Diana membuka matanya dengan susah payah, dan segera dibawa keluar dari air dengan tangannya yang kuat.
Dia bahkan seperti dalam keadaan kesurupan, tidak tahu di mana dia berada, dan dia bahkan tidak menyadari bahwa dia tidak mengenakan pakaian satu inci pun.
Kulit seputih salju,, kaki ramping, dada dan bagian depan salju yang lembut, semua terekspos di depan matanya, rambut panjang terjuntai seperti rumput laut basah.
Kevin membungkusnya dengan handuk mandi karena tubuhnya benar-benar panas melebihi ekspektasinya, Diana secara naluriah menyandarkan kepalanya di pelukannya, dan menutup matanya dengan tidak nyaman.
Mimpi buruk itu tidak muncul kembali, dia menghela nafas lega, tapi merasakan sesuatu yang hangat di matanya mengalir keluar.

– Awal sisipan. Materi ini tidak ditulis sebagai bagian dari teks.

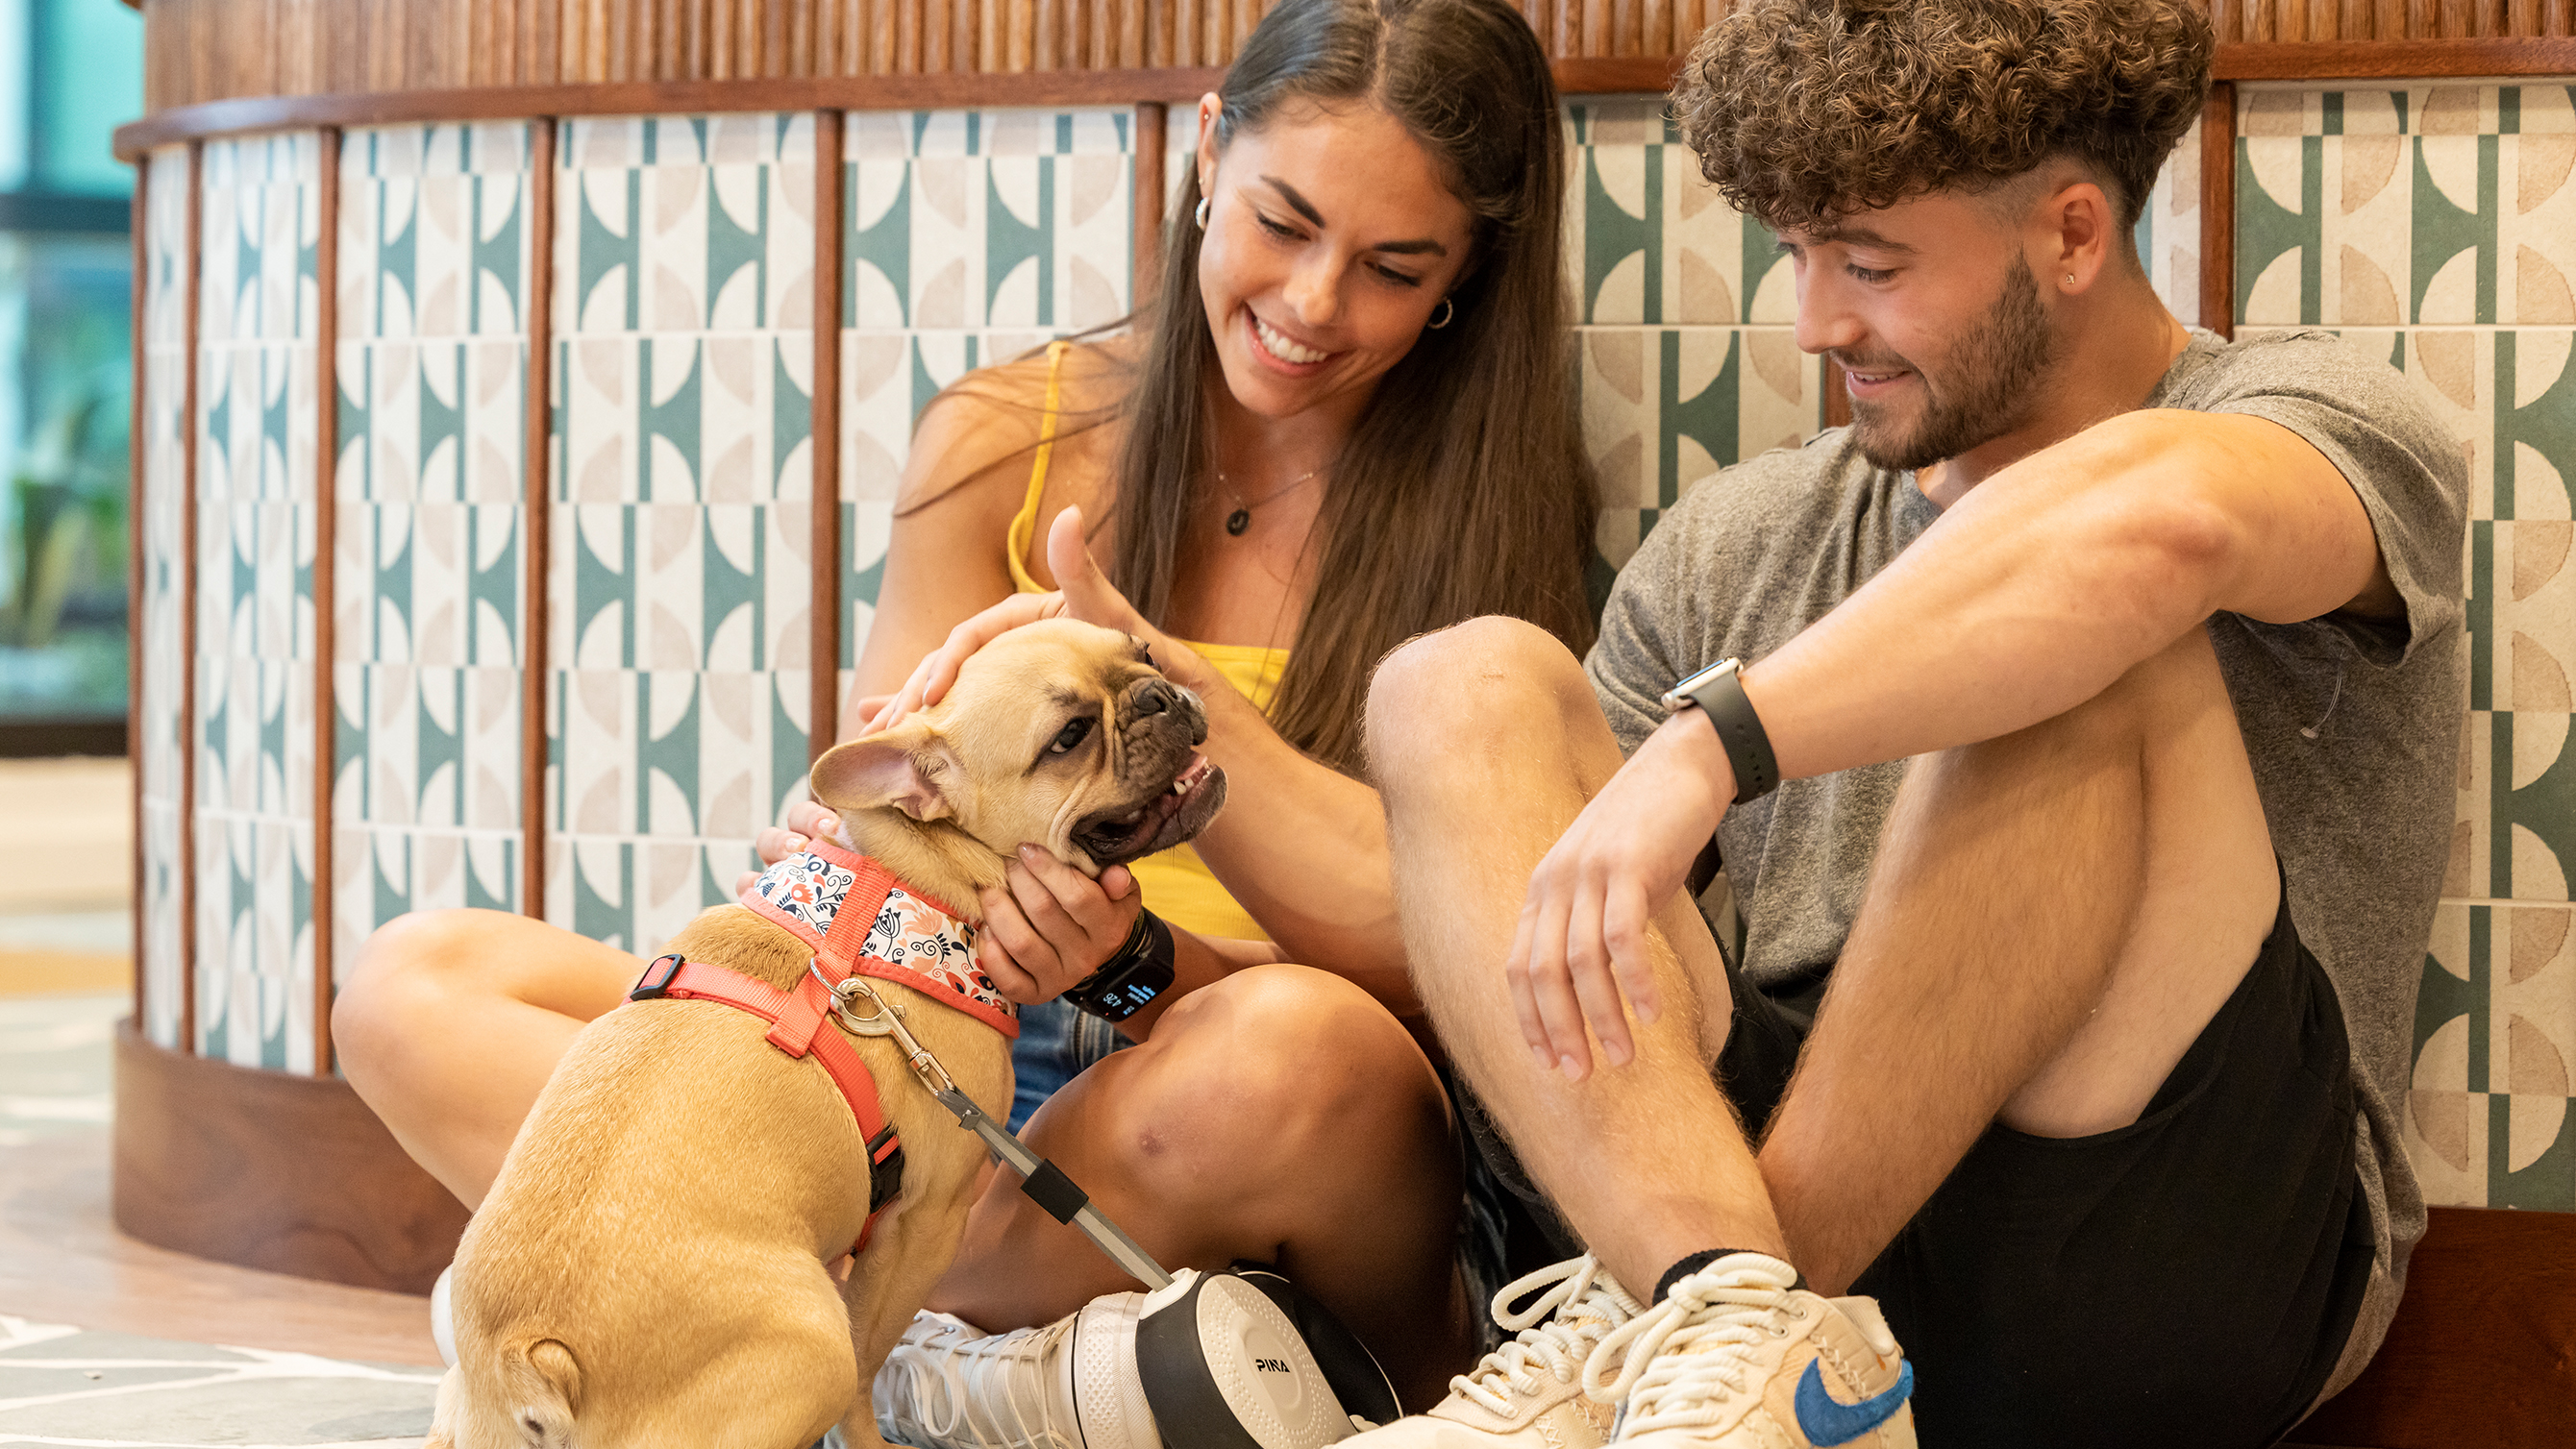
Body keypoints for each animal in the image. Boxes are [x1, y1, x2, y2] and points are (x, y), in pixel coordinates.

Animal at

Untungnya ... Semuanya hilang ...
Ini adalah pelukan Kevin, hangat, nostalgia, dan hanya untuknya ...
Kehidupan masa lalu, jika dia tidak sebodoh itu, bahkan jika dia kehilangan segalanya, setidaknya dia masih memiliki pria ini.
Tapi karena kebodohannya, dia didorong menjauh olehnya, didorong sejauh mungkin, sangat jauh!
Dia ingin menangis, menahan air matanya dan membenamkan kepalanya di pelukannya.
"Tuan Setiawan, ini obat anti demam yang bekerja cepat, dan saya juga membawa termometer!" Itu suara Bibi Yunis, seolah-olah dia sedang berlari ketika dia mencari obat, dan terdengar sedikit terengah-engah.
Diana dibaringkan di tempat tidur, dan dia tanpa sadar buru-buru mengangkat tangannya untuk memegang lengan bajunya, bahkan jika dia terlalu lemah untuk memiliki kekuatan, dia masih ingin meraihnya.
Kevin menunduk untuk melihat gerakannya, dia tidak berdiri dan pergi, dan memegang punggung tangannya: "Jangan takut, aku tidak akan pergi."
Suara tenang itu seperti obat penenang yang paling efektif. Diana membuka matanya dengan lemah, dan sudut matanya sedikit merah. Bahkan jika dia tidak lagi takut, dia masih memegang tangannya dan tidak ingin melepaskannya.